====== Provided information

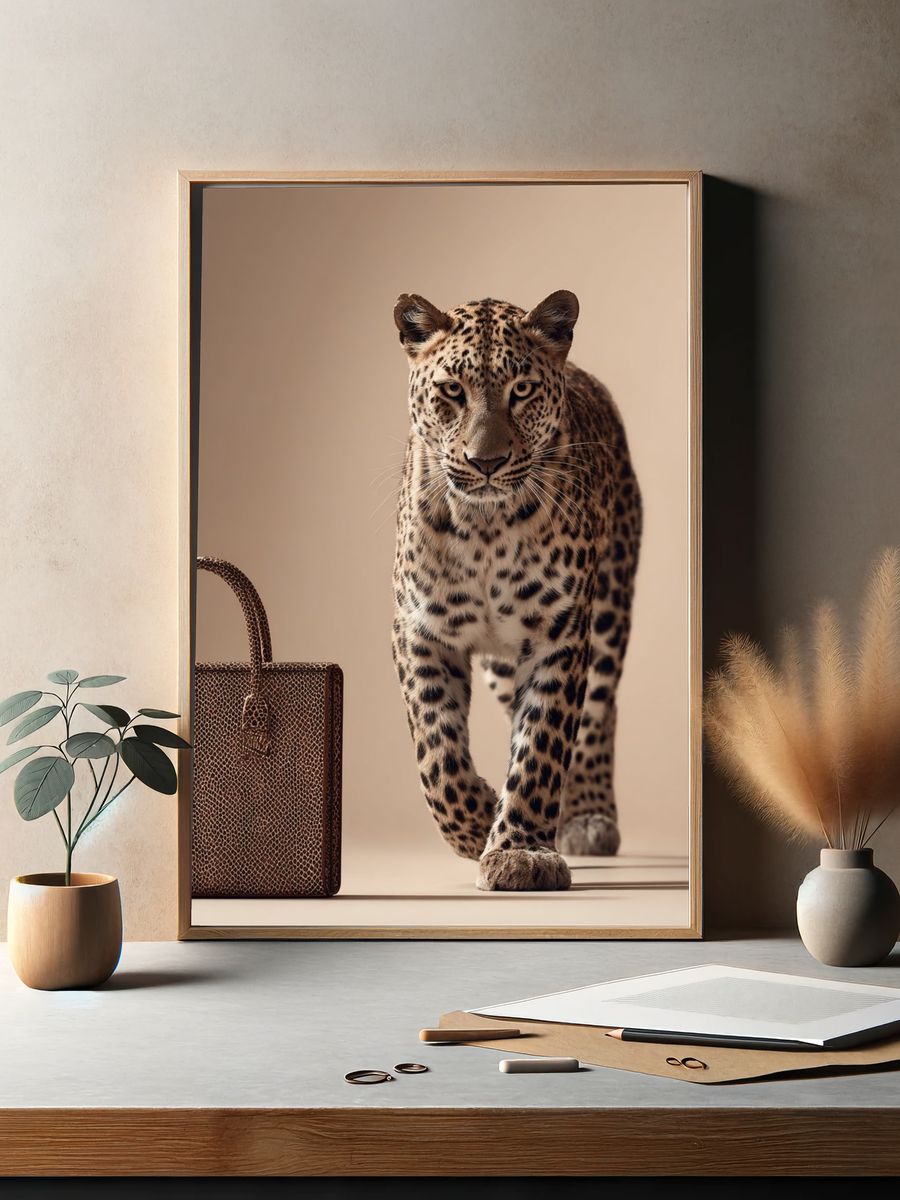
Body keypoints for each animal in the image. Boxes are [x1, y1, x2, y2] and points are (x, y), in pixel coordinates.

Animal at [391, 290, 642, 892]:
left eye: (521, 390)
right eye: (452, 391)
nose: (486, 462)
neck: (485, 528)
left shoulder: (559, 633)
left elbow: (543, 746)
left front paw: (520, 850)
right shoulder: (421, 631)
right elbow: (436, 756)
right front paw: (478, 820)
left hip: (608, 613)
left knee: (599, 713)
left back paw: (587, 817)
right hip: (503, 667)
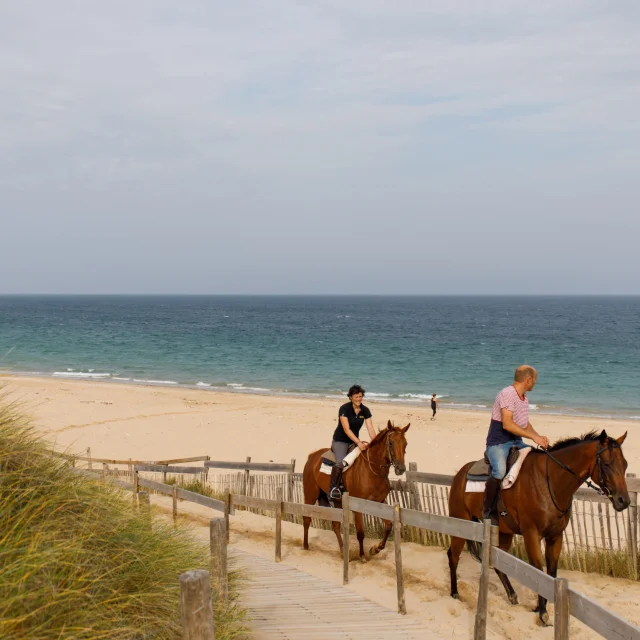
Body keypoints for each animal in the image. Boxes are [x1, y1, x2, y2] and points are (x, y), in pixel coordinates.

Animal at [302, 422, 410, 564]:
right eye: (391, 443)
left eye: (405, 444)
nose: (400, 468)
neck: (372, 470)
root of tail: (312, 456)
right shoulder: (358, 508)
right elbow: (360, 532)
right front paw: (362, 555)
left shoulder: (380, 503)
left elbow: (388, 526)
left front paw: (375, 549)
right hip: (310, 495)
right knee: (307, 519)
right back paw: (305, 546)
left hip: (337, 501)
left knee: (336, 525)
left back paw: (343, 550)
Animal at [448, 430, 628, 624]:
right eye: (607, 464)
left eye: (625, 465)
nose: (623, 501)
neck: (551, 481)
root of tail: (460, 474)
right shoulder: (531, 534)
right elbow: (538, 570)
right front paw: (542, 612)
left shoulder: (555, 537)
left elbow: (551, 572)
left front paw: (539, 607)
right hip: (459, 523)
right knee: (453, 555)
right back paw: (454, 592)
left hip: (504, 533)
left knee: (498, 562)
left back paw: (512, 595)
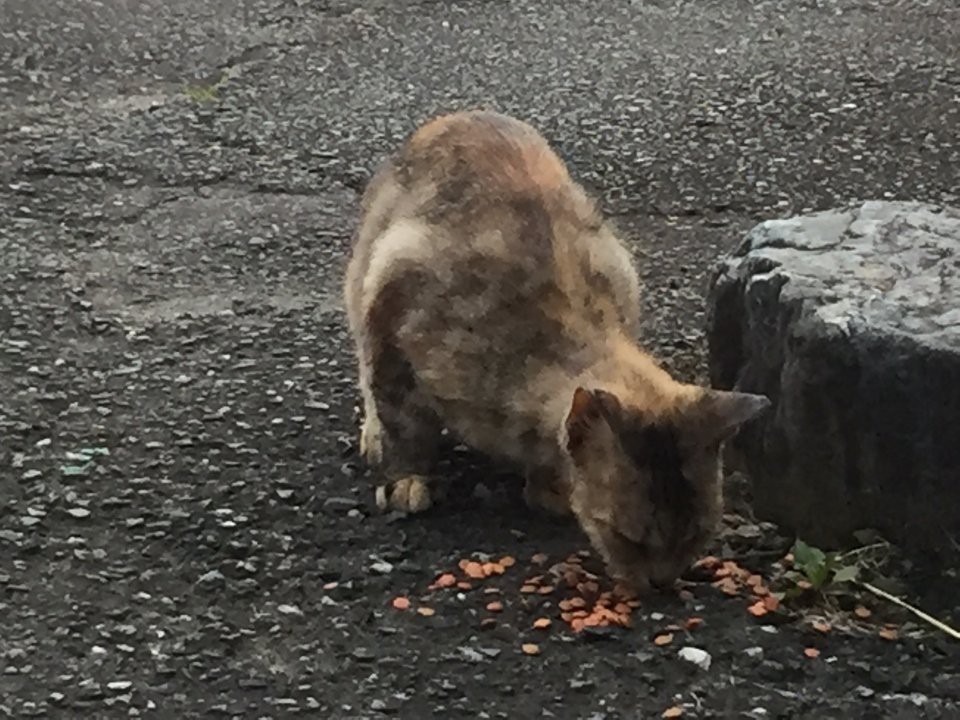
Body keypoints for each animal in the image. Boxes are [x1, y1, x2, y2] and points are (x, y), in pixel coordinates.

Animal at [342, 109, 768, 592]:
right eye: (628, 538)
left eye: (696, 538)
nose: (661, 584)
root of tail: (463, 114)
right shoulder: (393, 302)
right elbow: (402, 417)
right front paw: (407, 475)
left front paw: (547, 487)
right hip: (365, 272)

============
====== Provided information

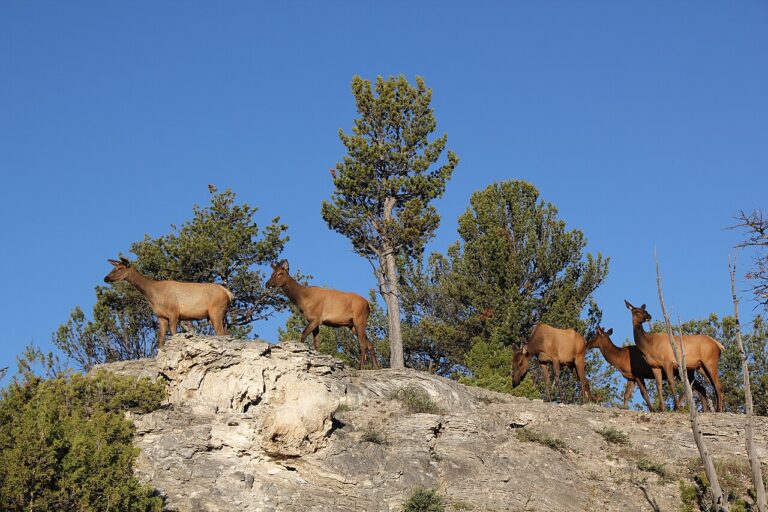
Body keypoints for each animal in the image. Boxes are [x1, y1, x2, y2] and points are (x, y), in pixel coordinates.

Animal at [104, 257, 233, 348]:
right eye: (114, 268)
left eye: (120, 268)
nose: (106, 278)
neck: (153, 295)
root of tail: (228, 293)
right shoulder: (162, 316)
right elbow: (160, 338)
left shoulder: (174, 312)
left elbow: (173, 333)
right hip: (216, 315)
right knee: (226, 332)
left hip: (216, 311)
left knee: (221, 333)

============
====== Provided information

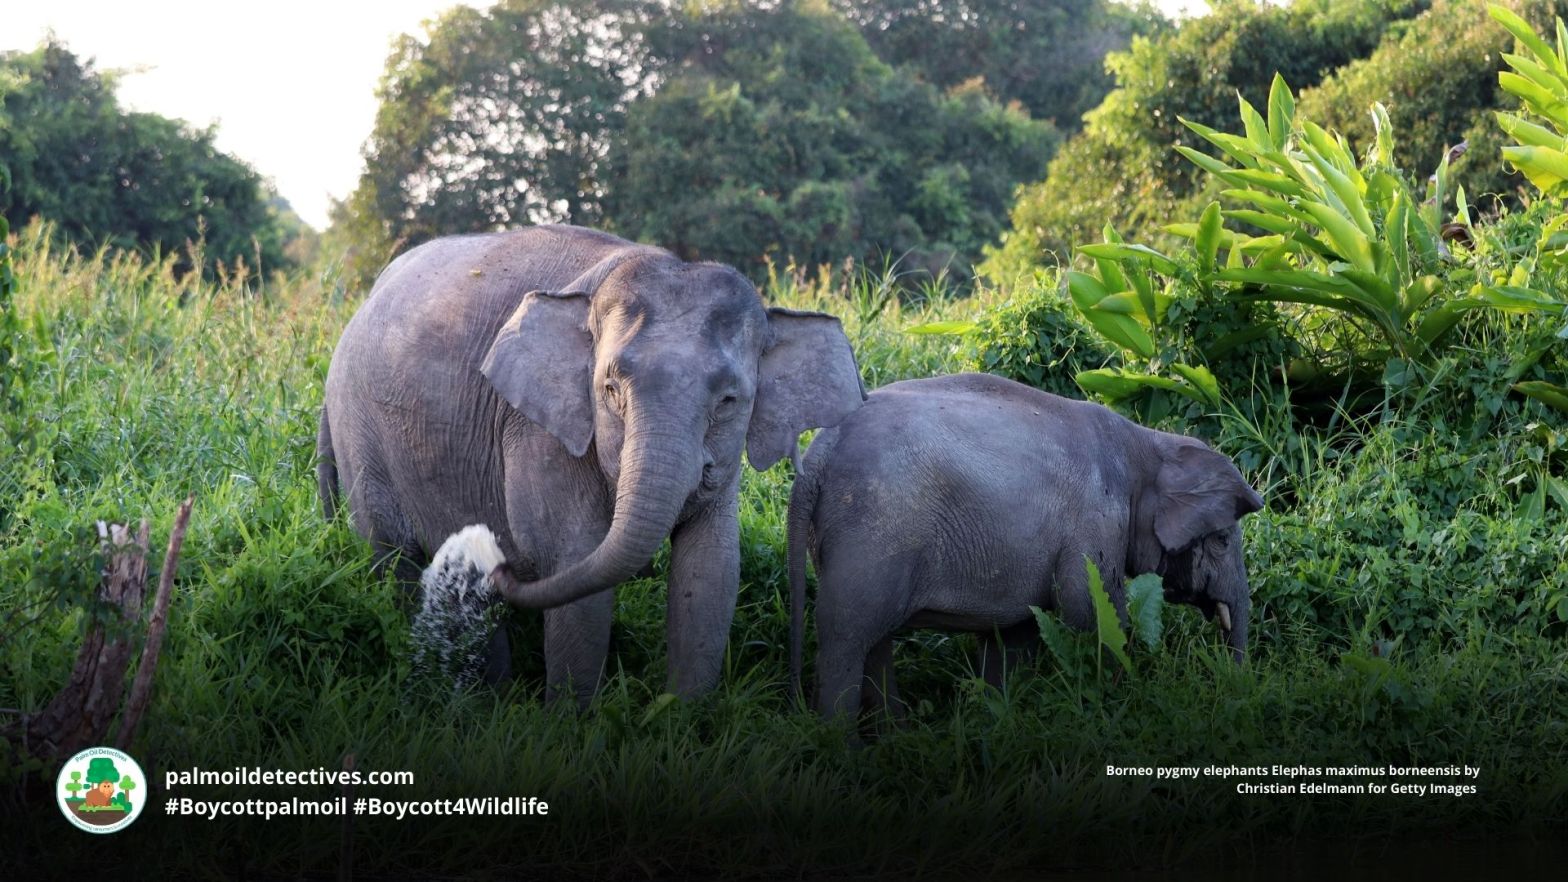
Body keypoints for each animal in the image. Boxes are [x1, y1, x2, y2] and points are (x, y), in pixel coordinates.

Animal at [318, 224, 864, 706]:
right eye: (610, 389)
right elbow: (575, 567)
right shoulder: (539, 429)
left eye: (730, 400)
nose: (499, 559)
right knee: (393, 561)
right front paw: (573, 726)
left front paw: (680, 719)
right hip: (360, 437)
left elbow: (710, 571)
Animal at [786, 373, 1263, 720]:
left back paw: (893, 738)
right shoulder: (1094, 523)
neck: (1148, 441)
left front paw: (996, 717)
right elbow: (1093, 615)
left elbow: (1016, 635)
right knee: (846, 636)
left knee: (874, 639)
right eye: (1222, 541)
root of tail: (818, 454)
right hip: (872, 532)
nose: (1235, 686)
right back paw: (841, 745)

============

Your assignment :: Looking at the records above, return exactly the lines from the line with "right eye: (1222, 541)" to the line with "right back paw: (841, 745)", both ends included.

Answer section ::
right eye: (1222, 541)
root of tail: (818, 454)
right hip: (872, 532)
nose: (1235, 686)
right back paw: (841, 745)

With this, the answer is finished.